Siamo all’ecatombe di un popolo, ridotto a mendicare, a vivere di stenti, senza viveri, senza acqua potabile a sufficienza, senza luce, senza riscaldamento.
Molti di questi generi di prima necessità vengono introdotti clandestinamente attraverso il mercato nero; le merci passano nei tunnel scavati in direzione dell’Egitto, e ora anche questi sono stati bombardati e distrutti.
Per i bambini e i ragazzi, per giovani e vecchi, questa è l’ora più triste – assistono allo strapotere militare dello stato confinante senza avere colpa alcuna, sapendo che domani per loro, per molti o alcuni, il sole non spunterà, e anche i cimiteri dove saranno avviati coperti dalla bandiera degli irriducibili di Hamas, faticano a contenerli, e non potranno essere seppelliti in quelli troppo a ridosso del confine da dove partono, simili a scintille infuocate, i colpi dell’odiato nemico.
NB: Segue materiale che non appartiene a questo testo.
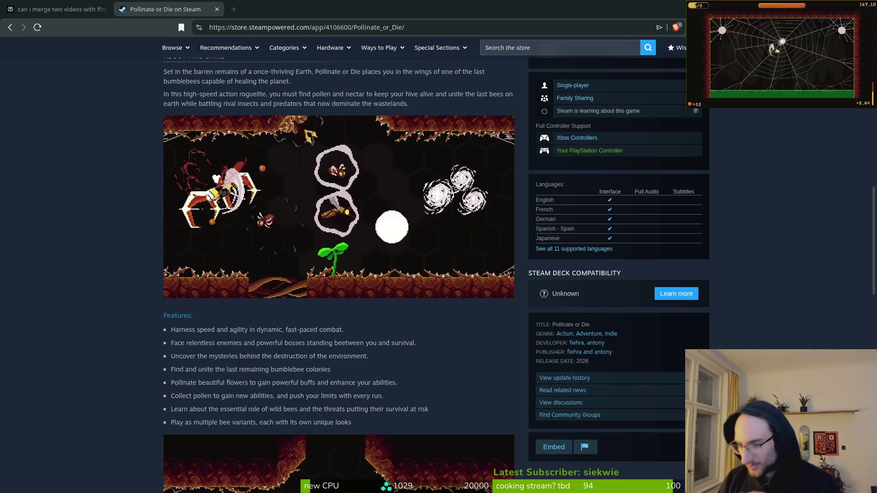
scroll(626, 174, up, 5)
click(521, 48)
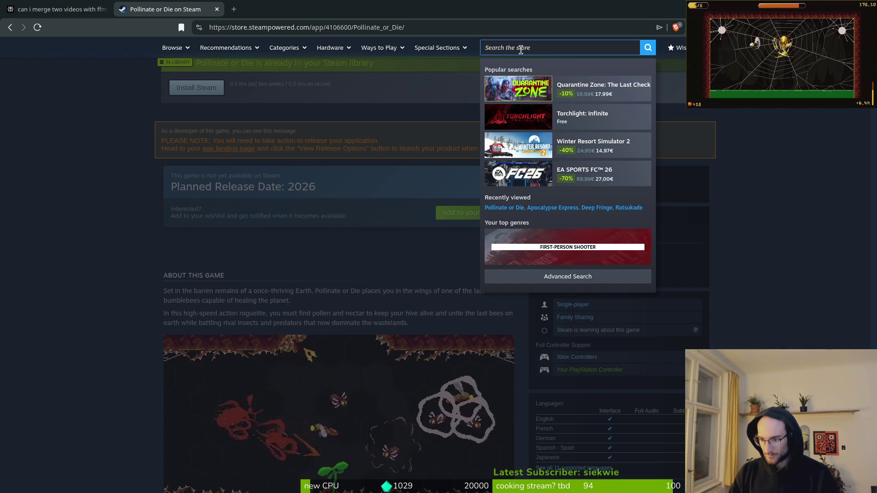
- Search the store for 'space scavengers' and open the Space Scavenger 2 page
text(space s)
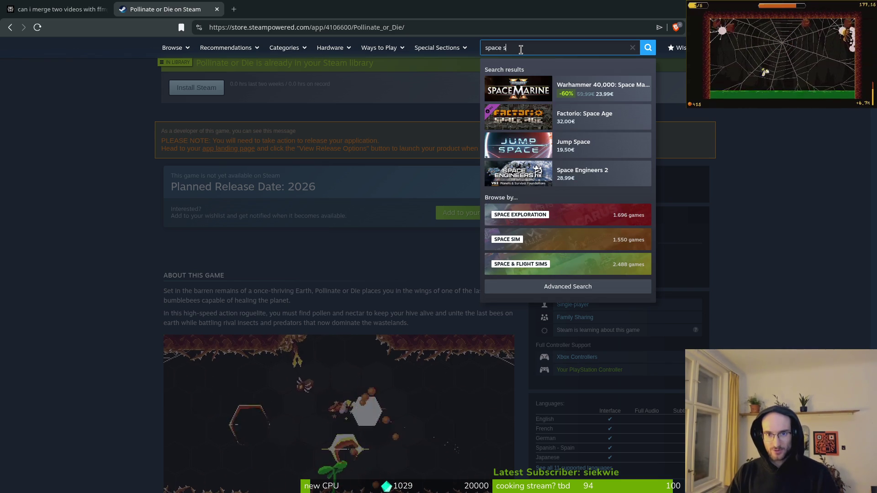
text(cavengers)
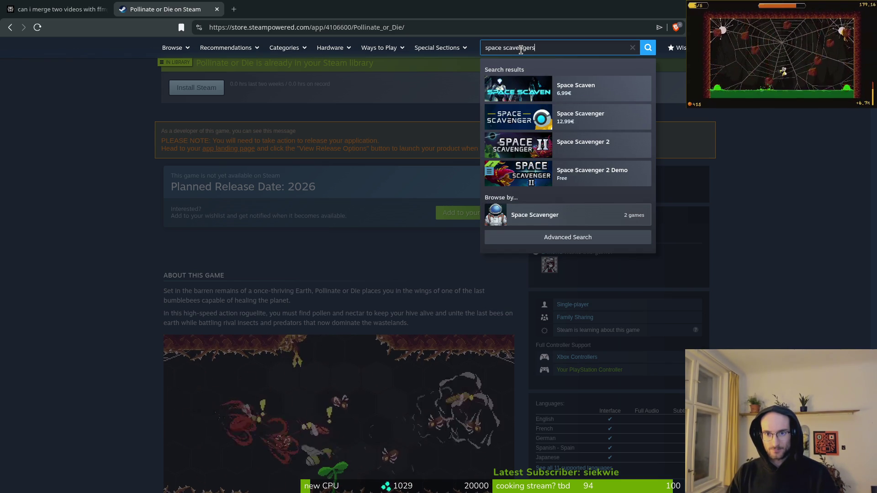
key(Return)
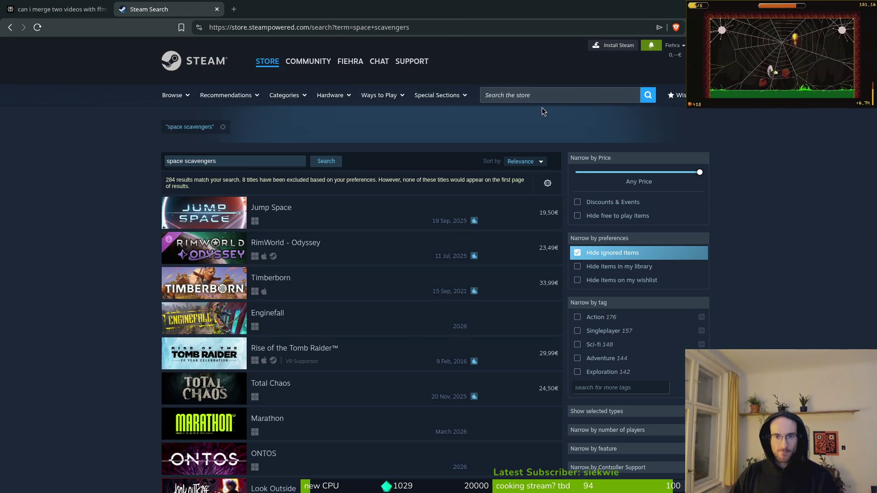
click(528, 95)
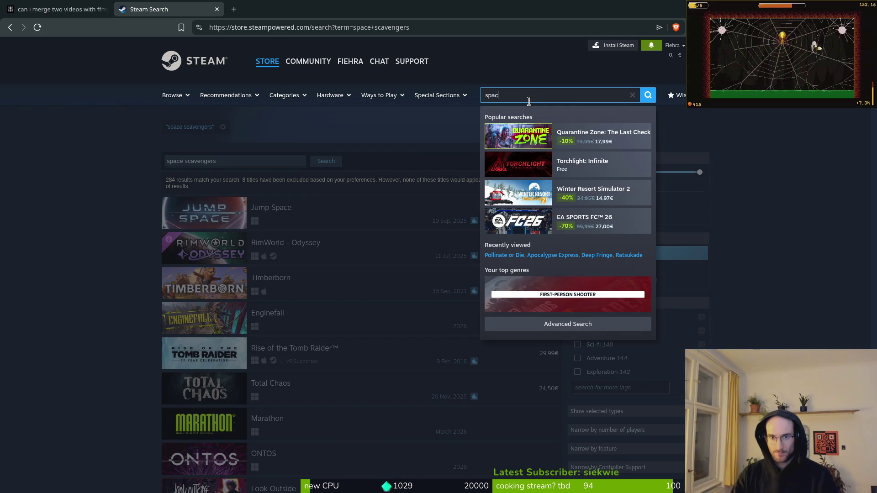
text(e sca)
E’ l’intifada la parola chiave del coraggio palestinese, che per anni a colpi di pietre, ragazzini di tutte le età hanno lanciato con la forza della loro disperazione contro i soldati nemici che avanzavano armati di tutto punto nel loro territorio.
Basta adesso, il mondo smetta di stare a guardare, mentre migliaia di persone stanno per mettersi a tavola per festeggiare il 2009 in arrivo, in una altra parte del mondo, poco distante da noi, la ragione, la giustizia, la fede e la speranza, hanno perso ogni valore per essere ancora pronunciate.